Excerpted data:
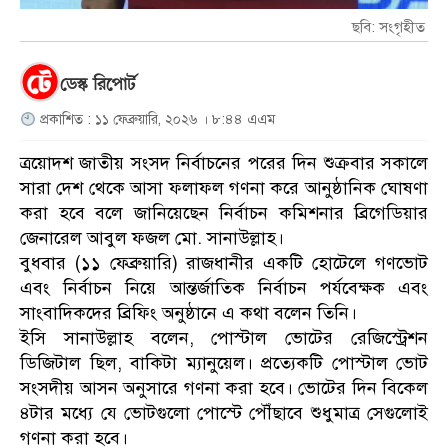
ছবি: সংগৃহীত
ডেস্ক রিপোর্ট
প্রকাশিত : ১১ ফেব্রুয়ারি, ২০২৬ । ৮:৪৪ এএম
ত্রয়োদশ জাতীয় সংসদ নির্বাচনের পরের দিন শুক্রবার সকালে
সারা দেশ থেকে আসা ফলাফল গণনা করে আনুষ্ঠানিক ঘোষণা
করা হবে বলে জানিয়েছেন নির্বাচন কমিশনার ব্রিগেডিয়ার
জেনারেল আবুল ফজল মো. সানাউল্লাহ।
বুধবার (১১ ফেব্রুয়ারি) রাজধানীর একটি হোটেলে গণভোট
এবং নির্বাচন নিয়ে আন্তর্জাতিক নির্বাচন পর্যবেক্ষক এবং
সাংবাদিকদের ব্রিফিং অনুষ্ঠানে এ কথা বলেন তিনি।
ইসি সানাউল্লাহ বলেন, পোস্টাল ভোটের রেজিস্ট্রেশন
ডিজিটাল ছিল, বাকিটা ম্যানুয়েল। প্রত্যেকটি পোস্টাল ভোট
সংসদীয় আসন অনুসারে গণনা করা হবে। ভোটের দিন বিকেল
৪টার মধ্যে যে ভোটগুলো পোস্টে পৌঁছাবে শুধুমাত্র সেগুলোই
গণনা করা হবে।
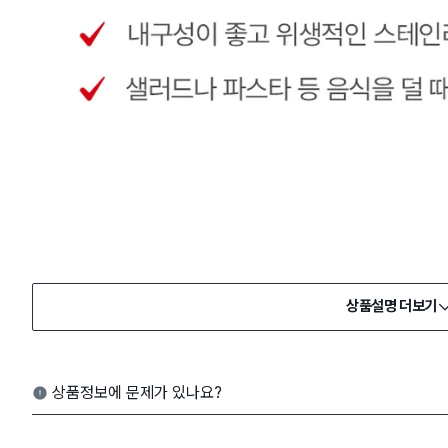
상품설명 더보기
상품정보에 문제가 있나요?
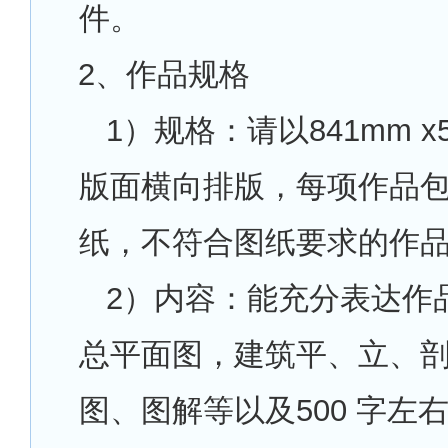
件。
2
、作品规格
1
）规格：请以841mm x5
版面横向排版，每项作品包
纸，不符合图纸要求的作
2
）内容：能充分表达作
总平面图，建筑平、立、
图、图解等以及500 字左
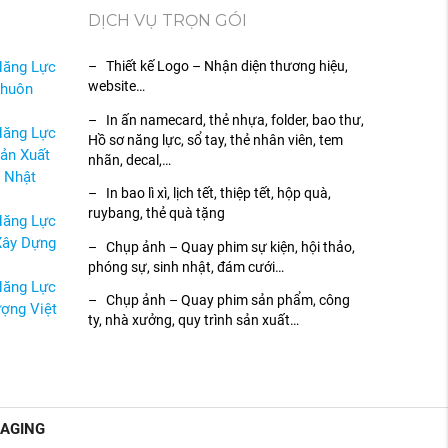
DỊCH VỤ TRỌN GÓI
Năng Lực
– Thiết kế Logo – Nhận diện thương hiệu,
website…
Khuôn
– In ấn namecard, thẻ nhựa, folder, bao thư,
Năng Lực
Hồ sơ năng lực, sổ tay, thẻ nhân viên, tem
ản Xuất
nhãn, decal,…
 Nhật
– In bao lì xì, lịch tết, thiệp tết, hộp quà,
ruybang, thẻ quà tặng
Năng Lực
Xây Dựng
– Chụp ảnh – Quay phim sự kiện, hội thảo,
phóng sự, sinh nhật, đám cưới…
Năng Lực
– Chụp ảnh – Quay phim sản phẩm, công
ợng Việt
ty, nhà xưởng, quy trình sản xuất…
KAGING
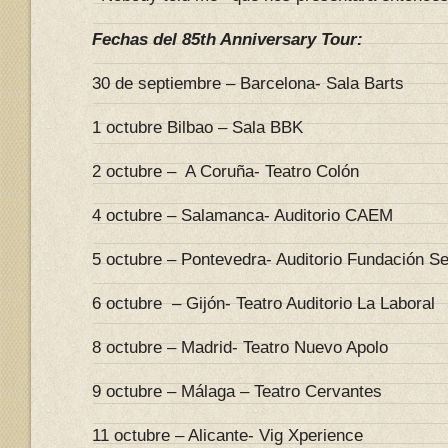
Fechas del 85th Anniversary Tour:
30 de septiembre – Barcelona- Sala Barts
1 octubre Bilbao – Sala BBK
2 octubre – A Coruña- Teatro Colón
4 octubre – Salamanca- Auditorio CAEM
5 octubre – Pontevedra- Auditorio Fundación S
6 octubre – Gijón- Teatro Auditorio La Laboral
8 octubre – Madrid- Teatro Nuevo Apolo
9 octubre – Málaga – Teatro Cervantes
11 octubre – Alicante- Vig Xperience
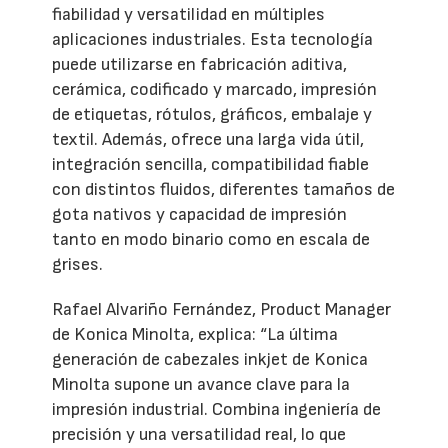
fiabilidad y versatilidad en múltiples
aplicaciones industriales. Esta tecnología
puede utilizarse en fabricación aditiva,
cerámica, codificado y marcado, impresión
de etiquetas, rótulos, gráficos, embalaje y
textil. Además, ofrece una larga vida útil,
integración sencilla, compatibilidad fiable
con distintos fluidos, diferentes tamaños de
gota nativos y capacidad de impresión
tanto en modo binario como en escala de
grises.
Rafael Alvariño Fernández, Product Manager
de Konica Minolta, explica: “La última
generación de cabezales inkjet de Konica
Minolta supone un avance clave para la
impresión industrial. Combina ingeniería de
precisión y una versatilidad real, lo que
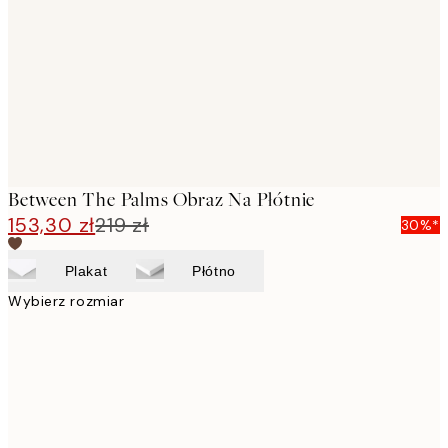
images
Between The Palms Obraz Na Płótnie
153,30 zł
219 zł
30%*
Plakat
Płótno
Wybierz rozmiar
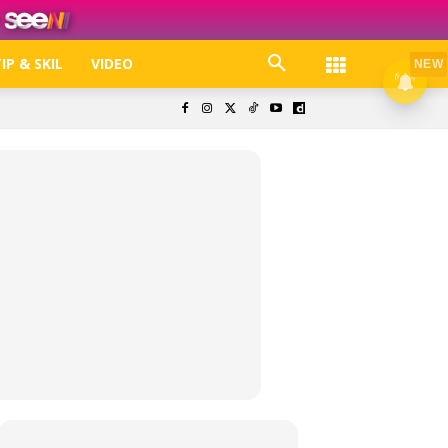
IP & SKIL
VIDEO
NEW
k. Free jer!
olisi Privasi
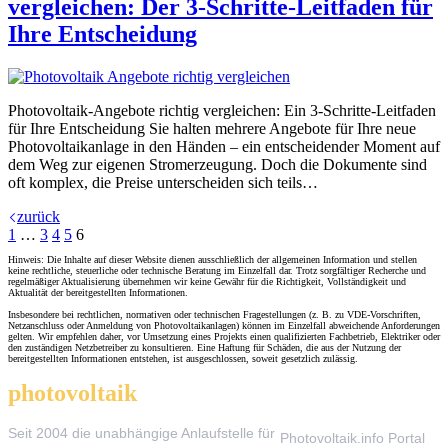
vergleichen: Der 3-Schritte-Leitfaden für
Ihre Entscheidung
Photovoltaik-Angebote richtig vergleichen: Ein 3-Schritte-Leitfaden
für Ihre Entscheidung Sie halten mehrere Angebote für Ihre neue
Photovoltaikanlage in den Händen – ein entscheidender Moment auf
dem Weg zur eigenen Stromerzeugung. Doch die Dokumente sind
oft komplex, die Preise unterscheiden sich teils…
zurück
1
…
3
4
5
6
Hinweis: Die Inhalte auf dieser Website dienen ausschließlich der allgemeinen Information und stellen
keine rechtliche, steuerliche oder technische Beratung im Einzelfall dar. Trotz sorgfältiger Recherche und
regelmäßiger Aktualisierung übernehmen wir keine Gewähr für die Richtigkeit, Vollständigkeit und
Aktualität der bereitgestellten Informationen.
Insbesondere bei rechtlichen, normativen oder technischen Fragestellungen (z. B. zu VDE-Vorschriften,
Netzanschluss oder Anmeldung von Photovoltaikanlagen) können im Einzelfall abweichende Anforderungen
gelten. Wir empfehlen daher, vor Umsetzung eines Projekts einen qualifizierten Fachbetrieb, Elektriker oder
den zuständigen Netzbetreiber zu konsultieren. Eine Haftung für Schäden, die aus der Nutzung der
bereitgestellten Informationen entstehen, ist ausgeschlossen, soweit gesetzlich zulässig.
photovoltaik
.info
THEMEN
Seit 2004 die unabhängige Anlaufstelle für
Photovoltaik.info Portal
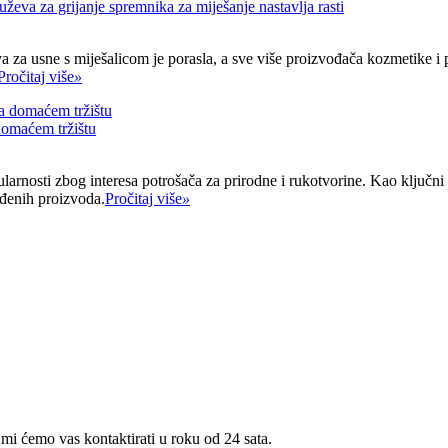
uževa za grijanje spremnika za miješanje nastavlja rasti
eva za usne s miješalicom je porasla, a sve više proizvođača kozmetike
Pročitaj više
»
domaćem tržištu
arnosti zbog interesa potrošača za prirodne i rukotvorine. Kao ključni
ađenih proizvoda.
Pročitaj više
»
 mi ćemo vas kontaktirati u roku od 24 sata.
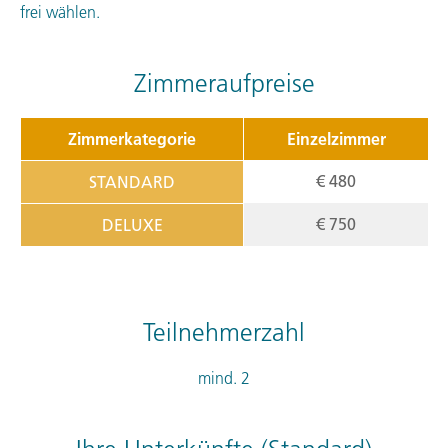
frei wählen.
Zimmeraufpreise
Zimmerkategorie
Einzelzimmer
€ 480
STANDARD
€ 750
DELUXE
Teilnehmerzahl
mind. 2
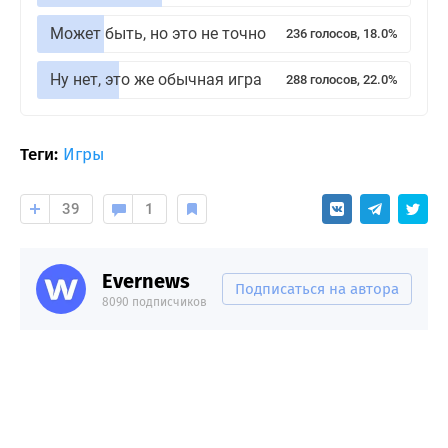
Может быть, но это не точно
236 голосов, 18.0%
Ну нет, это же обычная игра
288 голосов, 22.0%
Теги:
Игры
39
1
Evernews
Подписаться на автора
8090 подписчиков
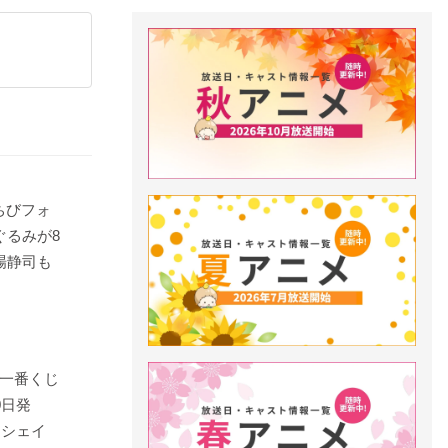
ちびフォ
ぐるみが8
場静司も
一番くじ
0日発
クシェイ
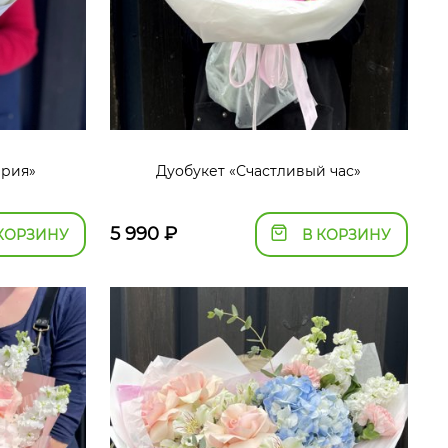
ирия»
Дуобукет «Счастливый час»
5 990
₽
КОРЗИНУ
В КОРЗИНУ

Task item: Reproduce word for word the text read from all the records above, leaving out the pictures.

Task response:
ছবি: সংগৃহীত
ডেস্ক রিপোর্ট
প্রকাশিত : ১১ ফেব্রুয়ারি, ২০২৬ । ৮:৪৪ এএম
ত্রয়োদশ জাতীয় সংসদ নির্বাচনের পরের দিন শুক্রবার সকালে
সারা দেশ থেকে আসা ফলাফল গণনা করে আনুষ্ঠানিক ঘোষণা
করা হবে বলে জানিয়েছেন নির্বাচন কমিশনার ব্রিগেডিয়ার
জেনারেল আবুল ফজল মো. সানাউল্লাহ।
বুধবার (১১ ফেব্রুয়ারি) রাজধানীর একটি হোটেলে গণভোট
এবং নির্বাচন নিয়ে আন্তর্জাতিক নির্বাচন পর্যবেক্ষক এবং
সাংবাদিকদের ব্রিফিং অনুষ্ঠানে এ কথা বলেন তিনি।
ইসি সানাউল্লাহ বলেন, পোস্টাল ভোটের রেজিস্ট্রেশন
ডিজিটাল ছিল, বাকিটা ম্যানুয়েল। প্রত্যেকটি পোস্টাল ভোট
সংসদীয় আসন অনুসারে গণনা করা হবে। ভোটের দিন বিকেল
৪টার মধ্যে যে ভোটগুলো পোস্টে পৌঁছাবে শুধুমাত্র সেগুলোই
গণনা করা হবে।
상품설명 더보기
상품정보에 문제가 있나요?
件。
2
、作品规格
1
）规格：请以841mm x5
版面横向排版，每项作品包
纸，不符合图纸要求的作
2
）内容：能充分表达作
总平面图，建筑平、立、
图、图解等以及500 字左
DỊCH VỤ TRỌN GÓI
Năng Lực
– Thiết kế Logo – Nhận diện thương hiệu,
website…
Khuôn
– In ấn namecard, thẻ nhựa, folder, bao thư,
Năng Lực
Hồ sơ năng lực, sổ tay, thẻ nhân viên, tem
ản Xuất
nhãn, decal,…
 Nhật
– In bao lì xì, lịch tết, thiệp tết, hộp quà,
ruybang, thẻ quà tặng
Năng Lực
Xây Dựng
– Chụp ảnh – Quay phim sự kiện, hội thảo,
phóng sự, sinh nhật, đám cưới…
Năng Lực
– Chụp ảnh – Quay phim sản phẩm, công
ợng Việt
ty, nhà xưởng, quy trình sản xuất…
KAGING
Fechas del 85th Anniversary Tour:
30 de septiembre – Barcelona- Sala Barts
1 octubre Bilbao – Sala BBK
2 octubre – A Coruña- Teatro Colón
4 octubre – Salamanca- Auditorio CAEM
5 octubre – Pontevedra- Auditorio Fundación S
6 octubre – Gijón- Teatro Auditorio La Laboral
8 octubre – Madrid- Teatro Nuevo Apolo
9 octubre – Málaga – Teatro Cervantes
11 octubre – Alicante- Vig Xperience
fiabilidad y versatilidad en múltiples
aplicaciones industriales. Esta tecnología
puede utilizarse en fabricación aditiva,
cerámica, codificado y marcado, impresión
de etiquetas, rótulos, gráficos, embalaje y
textil. Además, ofrece una larga vida útil,
integración sencilla, compatibilidad fiable
con distintos fluidos, diferentes tamaños de
gota nativos y capacidad de impresión
tanto en modo binario como en escala de
grises.
Rafael Alvariño Fernández, Product Manager
de Konica Minolta, explica: “La última
generación de cabezales inkjet de Konica
Minolta supone un avance clave para la
impresión industrial. Combina ingeniería de
precisión y una versatilidad real, lo que
images
Between The Palms Obraz Na Płótnie
153,30 zł
219 zł
30%*
Plakat
Płótno
Wybierz rozmiar
IP & SKIL
VIDEO
NEW
k. Free jer!
olisi Privasi
vergleichen: Der 3-Schritte-Leitfaden für
Ihre Entscheidung
Photovoltaik-Angebote richtig vergleichen: Ein 3-Schritte-Leitfaden
für Ihre Entscheidung Sie halten mehrere Angebote für Ihre neue
Photovoltaikanlage in den Händen – ein entscheidender Moment auf
dem Weg zur eigenen Stromerzeugung. Doch die Dokumente sind
oft komplex, die Preise unterscheiden sich teils…
zurück
1
…
3
4
5
6
Hinweis: Die Inhalte auf dieser Website dienen ausschließlich der allgemeinen Information und stellen
keine rechtliche, steuerliche oder technische Beratung im Einzelfall dar. Trotz sorgfältiger Recherche und
regelmäßiger Aktualisierung übernehmen wir keine Gewähr für die Richtigkeit, Vollständigkeit und
Aktualität der bereitgestellten Informationen.
Insbesondere bei rechtlichen, normativen oder technischen Fragestellungen (z. B. zu VDE-Vorschriften,
Netzanschluss oder Anmeldung von Photovoltaikanlagen) können im Einzelfall abweichende Anforderungen
gelten. Wir empfehlen daher, vor Umsetzung eines Projekts einen qualifizierten Fachbetrieb, Elektriker oder
den zuständigen Netzbetreiber zu konsultieren. Eine Haftung für Schäden, die aus der Nutzung der
bereitgestellten Informationen entstehen, ist ausgeschlossen, soweit gesetzlich zulässig.
photovoltaik
.info
THEMEN
Seit 2004 die unabhängige Anlaufstelle für
Photovoltaik.info Portal
uževa za grijanje spremnika za miješanje nastavlja rasti
eva za usne s miješalicom je porasla, a sve više proizvođača kozmetike
Pročitaj više
»
domaćem tržištu
arnosti zbog interesa potrošača za prirodne i rukotvorine. Kao ključni
ađenih proizvoda.
Pročitaj više
»
 mi ćemo vas kontaktirati u roku od 24 sata.
frei wählen.
Zimmeraufpreise
Zimmerkategorie
Einzelzimmer
€ 480
STANDARD
€ 750
DELUXE
Teilnehmerzahl
mind. 2
Может быть, но это не точно
236 голосов, 18.0%
Ну нет, это же обычная игра
288 голосов, 22.0%
Теги:
Игры
39
1
Evernews
Подписаться на автора
8090 подписчиков
ちびフォ
ぐるみが8
場静司も
一番くじ
0日発
クシェイ
ирия»
Дуобукет «Счастливый час»
5 990
₽
КОРЗИНУ
В КОРЗИНУ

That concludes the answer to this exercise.